Whether it's the Japanese familial cinema of Ozu or PTA's American slow burn, here's a closer look at the work of these incredible directors.

Ozu

Lewis Bond's essay, which cuts together footage from over 20 Ozu films, gives a good overview and analysis about Ozu's static camera, his obsession with frames, and transient editing style. Warning: If you haven't any of Ozu's work, this overview might spoil some of the fun of discovering him. You've been warned.


Takeaways from the essay:

  • Composition: Ozu is only interested in what is inside the frame, and will often highlight this by framing his subjects within frames (doorways, nature, foreground).
  • The Tatami Shot: A static, low angle and distant shot, replicating the viewpoint of someone sitting on a Tatami mat. This plus a 50mm (that mimics the human eye) which usually is associated with audience detachment, but instead it makes Ozu's films feel conscious and intentional.
  • A blurring of subjective and objective: By maintaining both a closeness and a distance to his subjects, Ozu straddles the line between objectivity and subjectivity. This is also magnified by that fact that there usually isn't just one hero in the film, but many characters to keep track of.
  • POV: Ozu's version of POV shots (arguably the most subjective type of shot) involves intentionally crossing the 180° line, so you get actors in single shots looking almost directly into the lens when talking to each other.
  • Elliptical Editing: Ozu uses edits as ellipsis to heighten the impermanence and transitory nature of life. He will also regularly leave out scenes that otherwise seem important. Mono no aware = The Pathos of Things; a Japanese term for the awareness of impermanence and the sadness felt about the reality of life.
  • Continuous action: Ozu often shows continuous action in real time, even a simple action of someone leaving a room and entering another may require several edits.
  • Transitions: When using shots of empty rooms, cityscapes, or exteriors used to pass time, no shot lasts longer than another.

Paul Thomas Anderson

Filmmaker Meredith Danluck sits down with Anderson to talks about adapting Inherent Vice (a film we haven't talked about enough here at NFS) from the 2009 Thomas Pynchon novel.

Takeaways:

On Following Plot

I don't know how I would react to this movie if I hadn't made it. I do get hung up sometimes trying to follow what the people are saying and I'm never any good at it. I usually just give up and wait until the next pretty girl shows up or the next funny thing happens. I think you're meant to go through it like Doc: Meeting one character that's giving you a massive amount of information, meeting somebody else that just contradicts that, meeting somebody else who verifies the contradiction while in fact reinforcing the first thing you heard. Spiraling you around and getting you into a paranoid frenzy, but all the while it's right under your nose. None of it's actually that convoluted.

On Finding a Scene

The whole movie is kinda boring, it's just people talking in rooms. And that has its own energy. If you have a scene with 2 actors in it, [sometimes] it starts as one thing and it ends up at something else. I spent this whole morning trying to do this [scene] in this traditional way and it just doesn't feel right. It was very unsatisfying and something was still nagging at me and it was lunchtime — and then there was this park bench. So it was like: let's set up some dolly track and do it at this park bench, and it was one of those great moments where you kinda get lucky because you get sick of yourself. It's a horrible feeling. At its best you can recover and get something from that.

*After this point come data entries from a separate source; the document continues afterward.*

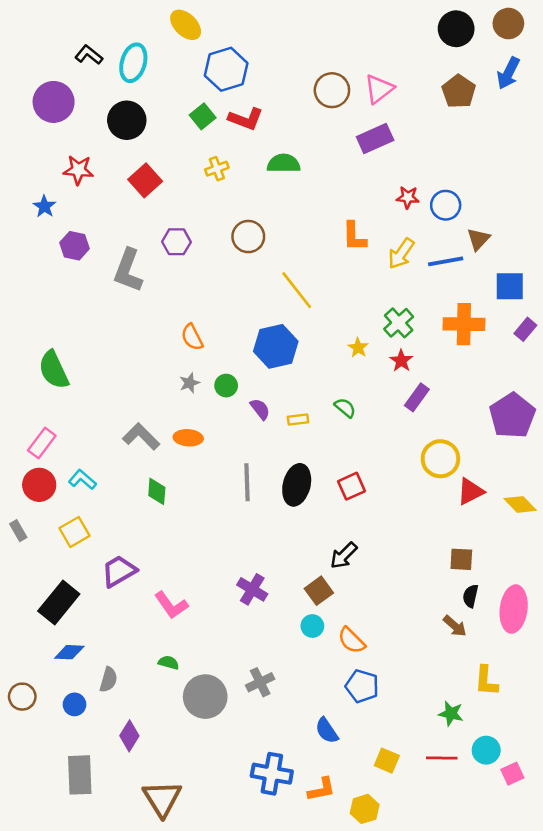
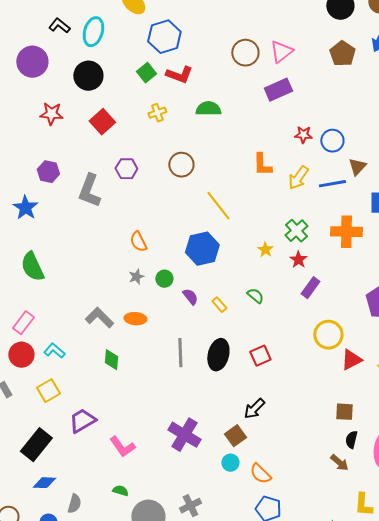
blue star: (44, 206) -> (25, 208), moved, size x1.4
yellow rectangle: (298, 420) -> (219, 305), turned 56
purple cross: (252, 589) -> (184, 435), size x1.4

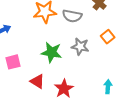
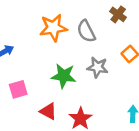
gray semicircle: (72, 16) -> (86, 31), turned 54

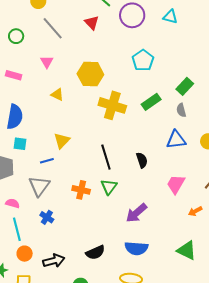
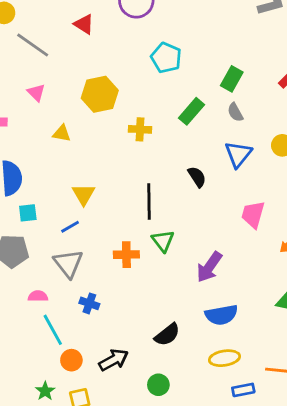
yellow cross: (112, 105) -> (140, 129), size x0.6
blue triangle: (176, 140) -> (238, 154), turned -30
black line: (106, 157) -> (149, 202), turned 30
black semicircle: (142, 160) -> (197, 177), moved

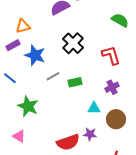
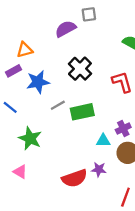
blue star: (35, 55) -> (38, 82), turned -30
green rectangle: (75, 82) -> (82, 112), size x1.5
purple cross: (112, 87) -> (123, 128), moved

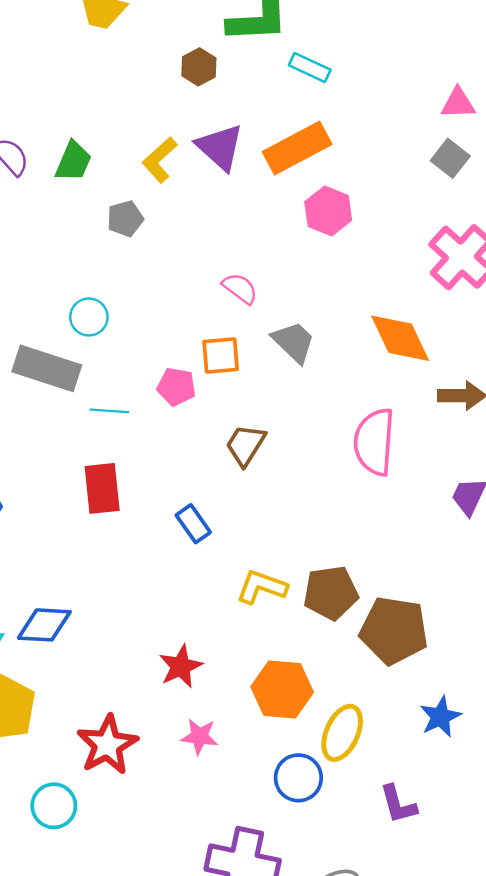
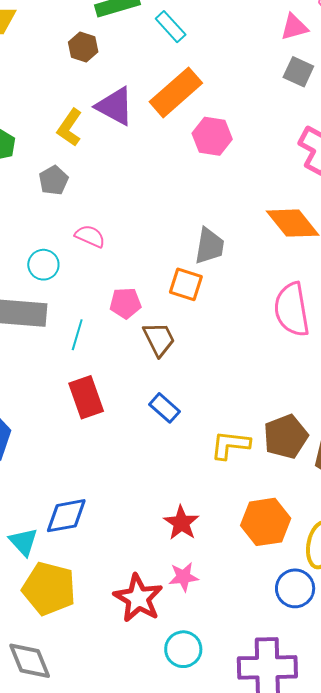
cyan rectangle: (310, 67) -> (171, 27), turned 36
pink semicircle: (240, 288) -> (90, 236), moved
gray trapezoid: (294, 342) -> (209, 246), turned 69
orange square: (221, 355) -> (186, 284), moved, turned 36
cyan line: (109, 411) -> (77, 335), turned -64
brown trapezoid: (245, 445) -> (159, 339), moved, turned 135
pink star: (199, 737) -> (183, 577), moved
cyan circle: (54, 806) -> (183, 649), moved

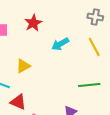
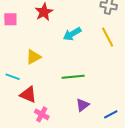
green line: (89, 85) -> (73, 77), moved

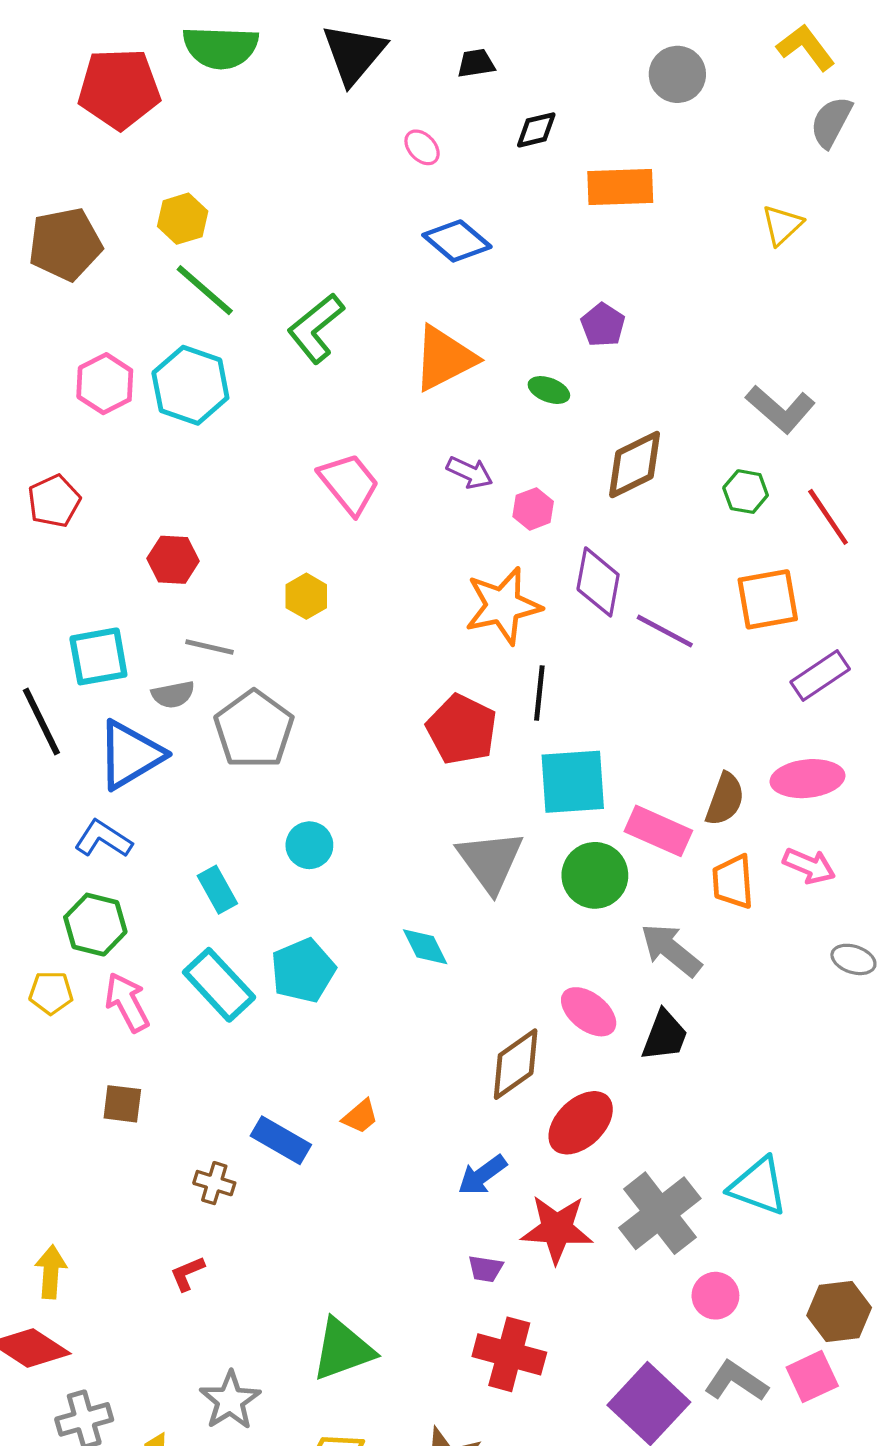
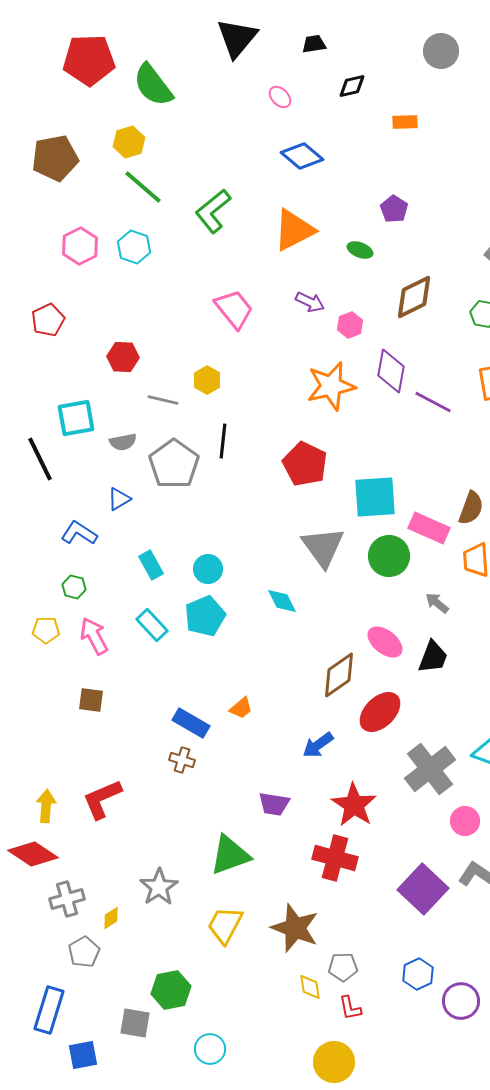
green semicircle: (221, 47) -> (153, 85), moved, turned 51
orange rectangle: (620, 187) -> (405, 122), size x0.6
cyan hexagon: (190, 385) -> (134, 247), size x0.7
gray line: (210, 647) -> (163, 400), moved
black line: (539, 693) -> (223, 441), moved
blue triangle: (130, 755) -> (119, 499), moved, size x0.5
cyan circle: (309, 845) -> (208, 569), moved
green hexagon: (95, 925) -> (74, 587), size x0.6
gray arrow: (671, 950) -> (437, 603), size x0.6
cyan rectangle: (219, 985) -> (152, 625), size x0.7
brown cross: (214, 1183) -> (182, 760), moved
red star: (557, 1229) -> (354, 805), moved, turned 30
purple trapezoid: (485, 1269) -> (274, 804), moved, size x1.4
red L-shape: (187, 1273) -> (102, 799), moved, size x1.8

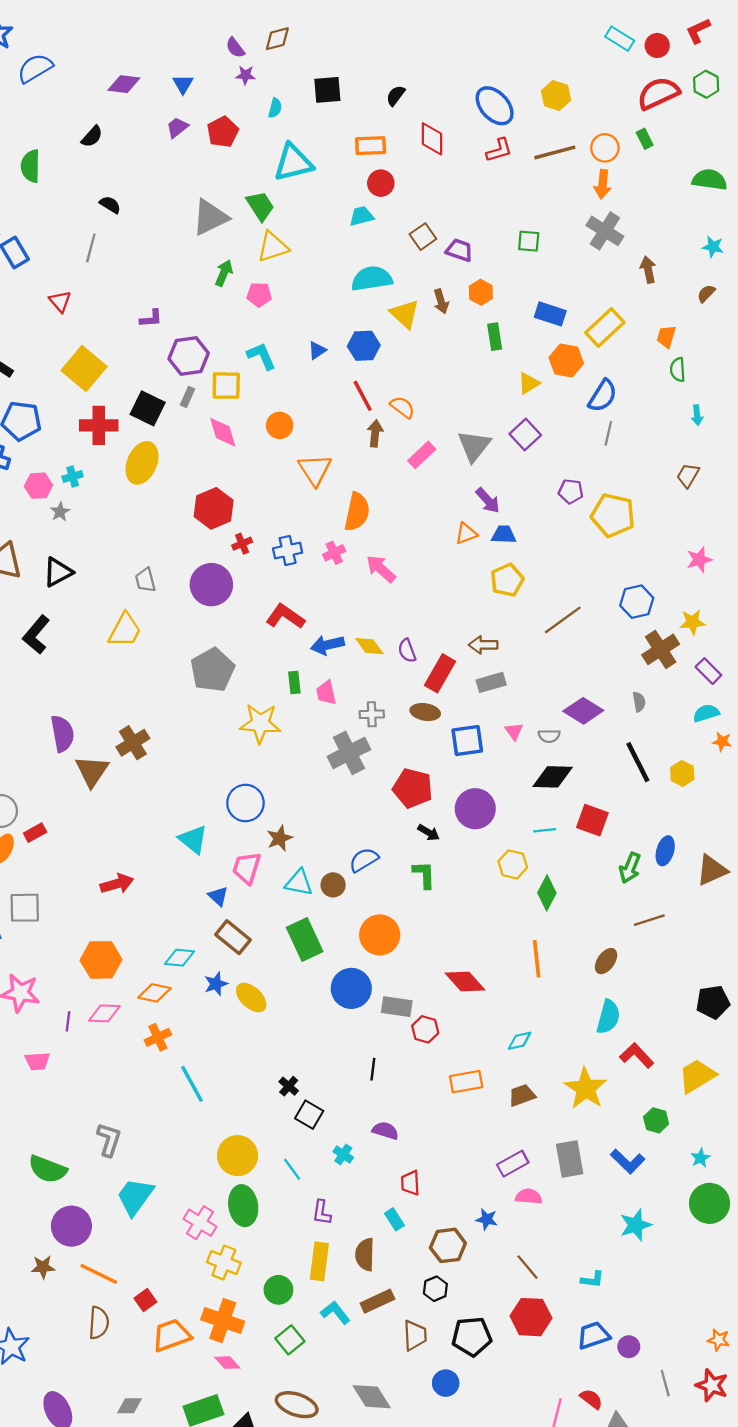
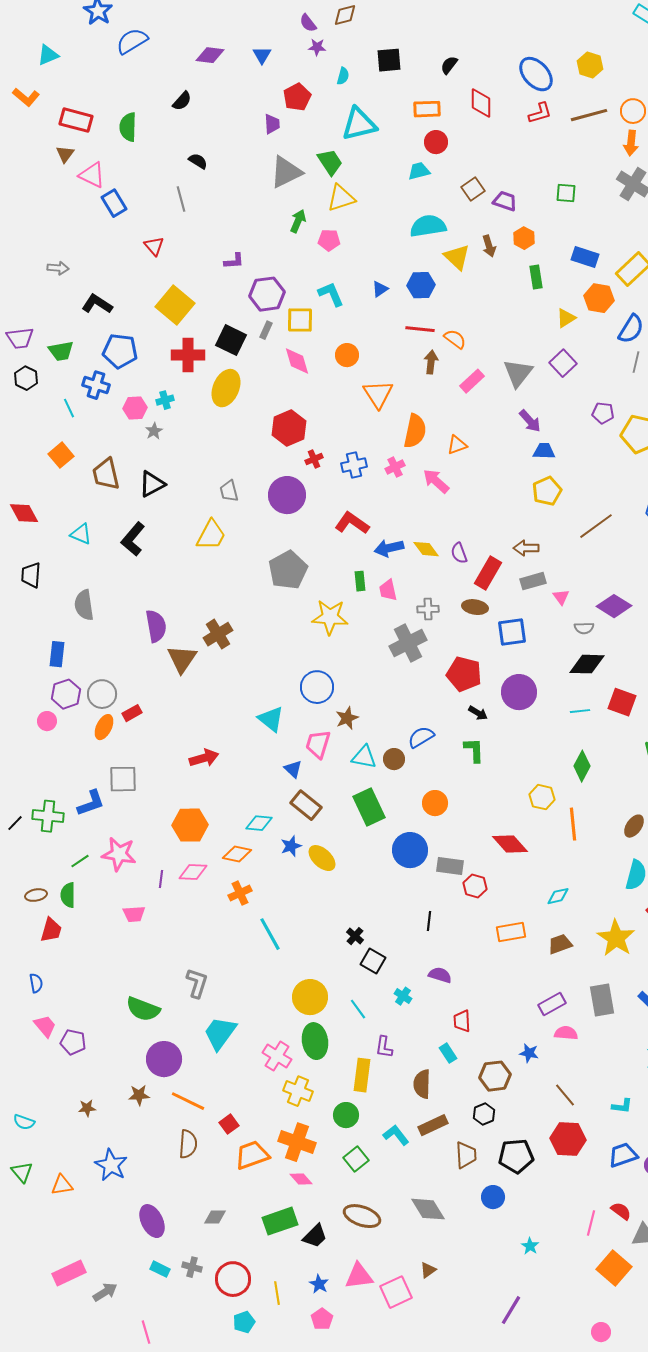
purple trapezoid: (177, 127) -> (272, 124), moved, turned 125
gray line: (91, 248) -> (181, 199), turned -30
red line: (363, 396) -> (420, 329), turned -56
orange triangle: (466, 533) -> (457, 445), moved
pink triangle: (514, 731) -> (561, 597), moved
yellow hexagon: (513, 864) -> (542, 797), moved
orange circle: (380, 935) -> (435, 803), size x0.7
yellow rectangle: (319, 1261) -> (362, 1075), moved

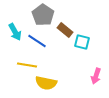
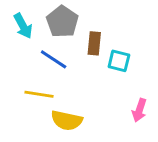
brown rectangle: (65, 30) -> (94, 43), turned 56
cyan arrow: (15, 32) -> (23, 26), moved

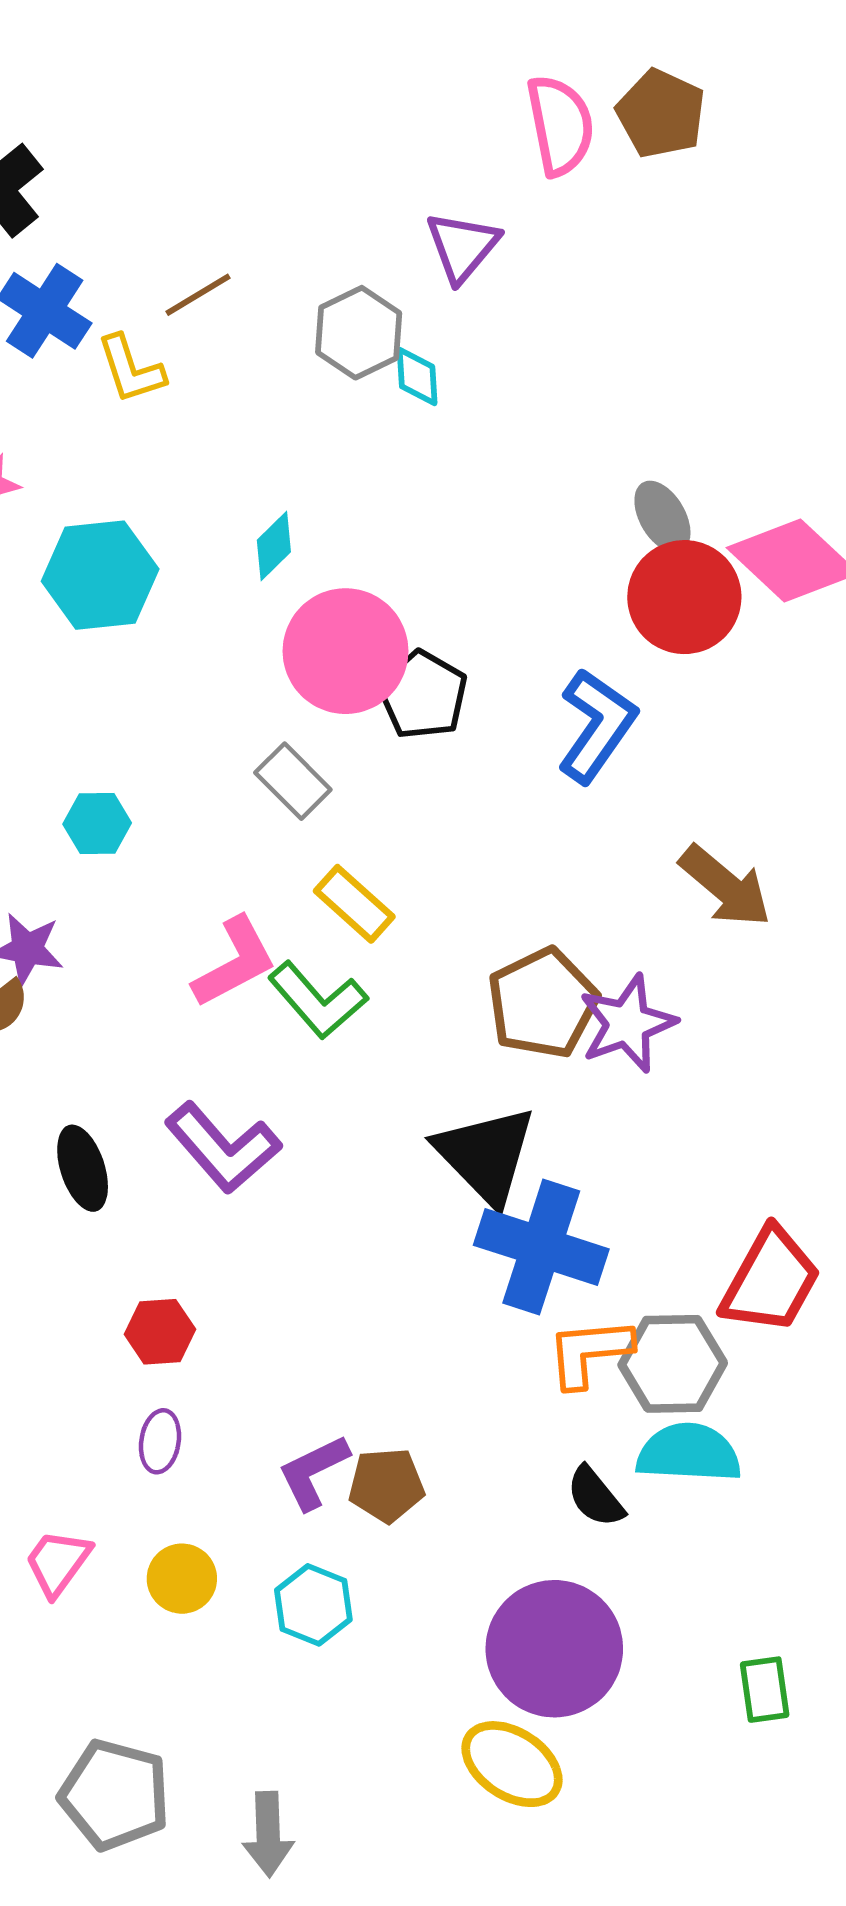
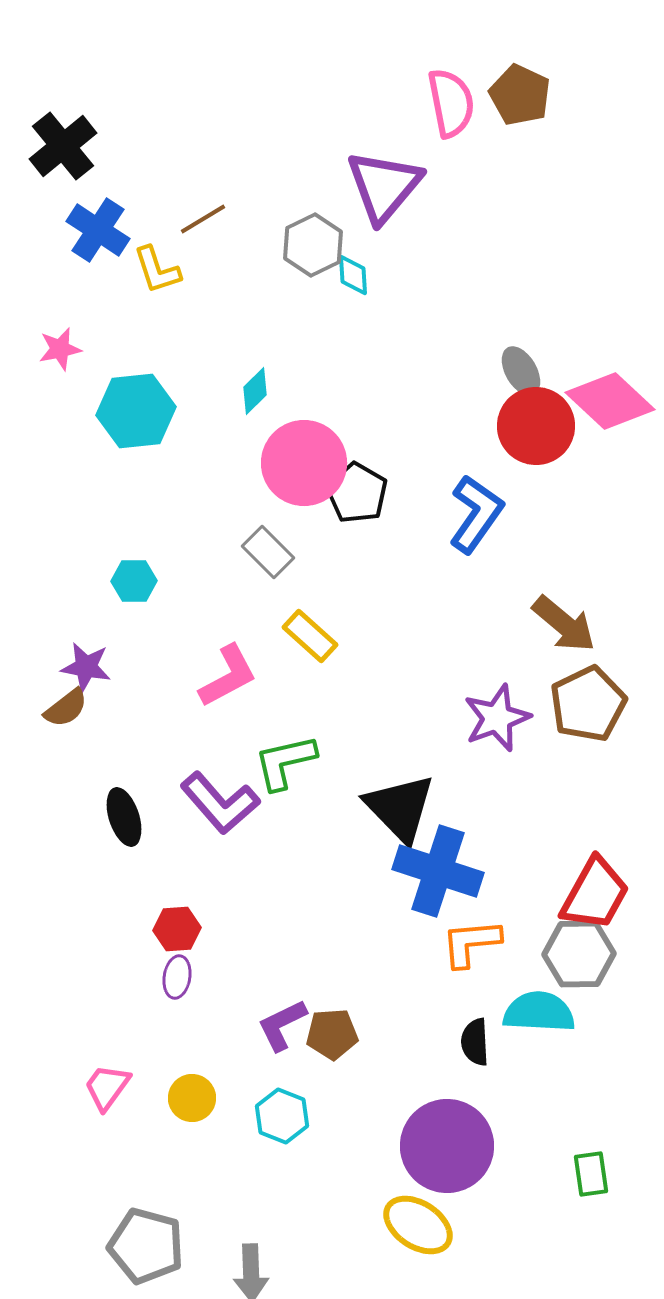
purple triangle: (462, 247) -> (384, 186), size x1.5
green L-shape: (318, 1000) -> (285, 762), moved, turned 118
brown pentagon: (543, 1003) -> (588, 704), moved
gray hexagon: (673, 1364) -> (579, 954), moved
purple ellipse: (160, 1441) -> (177, 977), moved
black semicircle: (595, 1497) -> (475, 1042), turned 36

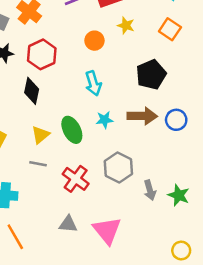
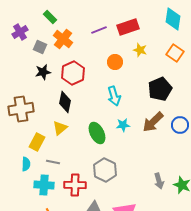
brown arrow: (142, 116) -> (153, 122), turned 135
yellow triangle: (40, 135) -> (60, 128), moved
gray line: (38, 164) -> (53, 162), moved
gray hexagon: (118, 168) -> (105, 170), moved
red cross: (76, 179) -> (75, 185), moved, turned -35

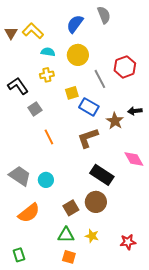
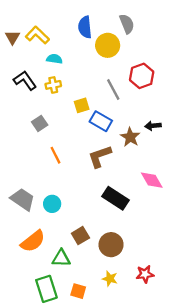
gray semicircle: (104, 15) -> (127, 24), moved
blue semicircle: (75, 24) -> (85, 27), turned -42
yellow circle: (78, 55) -> (108, 45), moved
black L-shape: (18, 86) -> (25, 80), moved
brown circle: (96, 202) -> (111, 245), moved
green triangle: (66, 235) -> (61, 258), moved
yellow star: (92, 236) -> (110, 279), moved
green rectangle: (19, 255) -> (46, 289), moved, size x1.6

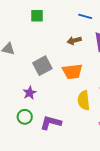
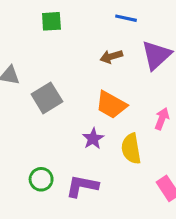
gray square: (42, 66) -> (47, 98), moved
orange trapezoid: (72, 71) -> (111, 105), turned 40
purple star: (30, 93) -> (93, 139), moved

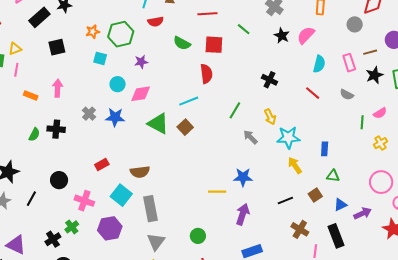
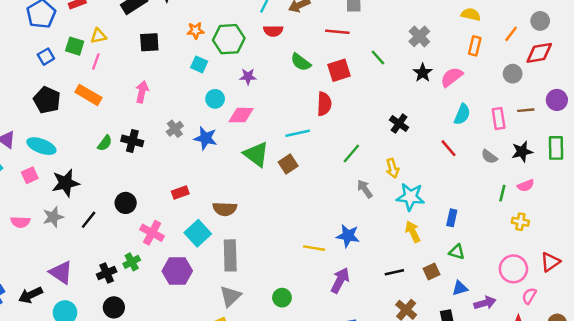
red square: (214, 45) -> (339, 70), turned -30
black star: (374, 75) -> (522, 152), moved
orange rectangle: (31, 96) -> (88, 95), moved, size x1.5
yellow cross: (380, 143) -> (520, 222), turned 32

On Context Defining Meaning

What did you have for breakfast? Did you get in a fight with your boyfriend before you came? Was there traffic? That's what's great about relationships with films: they're movable. They're different things all the time. Did you see it in the theatre, did you watch it on your phone? Did you see it on a plane? If you saw it on a plane chances are you're gonna love it — 40,000 feet in the air any movie is a good movie. What the book was about to me was how much we can miss people. I can say that about somebody else's work, but it's one of those things I do think it's about. As it can apply to people or the past in general.

On the Nobility of being an Actor

The old fashioned casting process [is] always the exciting thing, when you meet actors that are able to do it professionally. To be able to meet a lot of those people and work with them. Having a career as an actor is a very noble thing, it's nice work if you can get it. I hope my kids want to be actors, it's a hard business but a good business. If you have to do it, you have to do it, and it beats the alternative, I guess.

On Bad Days & Good Days

There can be times when it can be a drag, or things aren't working, or you work too many hours, or you're up too late, or you're running out of ideas — and there are times when you get lucky and something goes good. It's this junkie mentality that you go through a couple days and you're not getting anything, then you get something that's fun and inspiring and everyone is clicking again. Those moments just feed you and sustain you through the unfun times, because you're waiting for that next hit again, the one that really feels good and makes things come alive. On a movie you're gonna have bad days, if you shoot 60 days they're not all gonna be winners, there's a lot of stinky days. Just like any team, you're all working together. When you get something good, we'll ride a wave of enthusiasm and we'll always crash that wave into something that won't work. Then you just claw your way back up again and hopefully you cut out all the parts that don't work so it appears that we knew what we were doing.